[279] Archives nationales, série W, carton 567.

[280] La rue de la Loi reprit le nom de rue de Richelieu en 1806 ; Félix Lazare, Dictionnaire des rues de Paris.

[281] Ces curieux documents ont été publiés pour la première fois dans les Recherches historiques sur les Girondins : Vergniaud ; manuscrits, lettres et papiers, pièces four la plupart inédites, classées et annotées par C. Vatel, avocat à la Cour d'appel de Paris ; Paris, in-8o, 1879, tome II, p. 322.

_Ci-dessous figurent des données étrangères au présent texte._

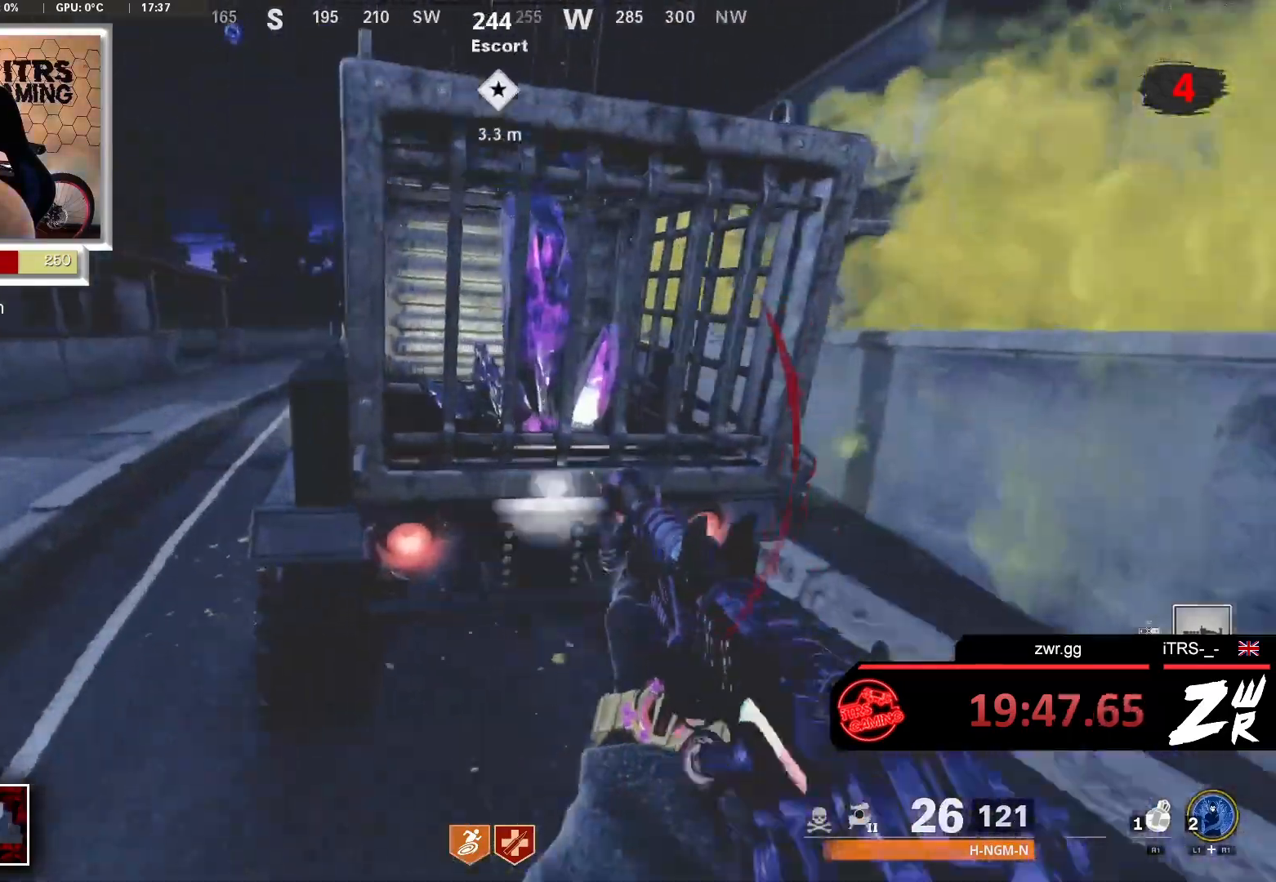
{"buttons": [], "left_stick": "left", "right_stick": "center", "events": [[167, "left_stick", "up-left"], [300, "left_stick", "center"], [500, "left_stick", "left"]]}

Nous connaissons maintenant le goût d'un des gastronomes de la Terreur ; nous voyons que les événements ont fort peu influé sur la « science de la gueule », et on comprend enfin comment, le 10 thermidor, alors qu'on guillotine Robespierre, Grimod de la Reynière note sur son journal intime : Point de marée[282].

[282] Le journal intime de Grimod de la Reynière appartient aujourd'hui à M. Georges Vicaire. Dans son volume sur Mme Saqui, Mémoires d'une danseuse de corde, paru en 1907, M. Paul Ginisty, a donné, p. 218 et suiv., une analyse très spirituelle et très complète à la fois de ce document qu'on peut regretter de voir demeurer inédit.

Point de marée! La République jacobine est étranglée, décapitée en la personne de celui qui l'incarne. Point de marée! Les destins de la France changent de mains et l'énorme avenir s'ouvre béant à la nation stupide du coup d'Etat. Point de marée! Quelque chose a soulevé le pavé de Paris qui retentira dans les siècles, à l'horizon de l'histoire monte l'échafaud du 21 janvier 1793 et la guillotine du 28 juillet 1794. Point de marée! C'est tout ce que retient le gastronome. C'est tout ce qu'il retiendra de la Terreur.

Ces pages écrites, la hantise du souvenir nous ramena par un tiède crépuscule printanier au Palais-Royal. Lieu émouvant et évocatoire! Morne et colossal tombeau des grâces défuntes! Prison muette de ce qui fut la Terreur, de ce qui fut aussi le berceau de la Révolution!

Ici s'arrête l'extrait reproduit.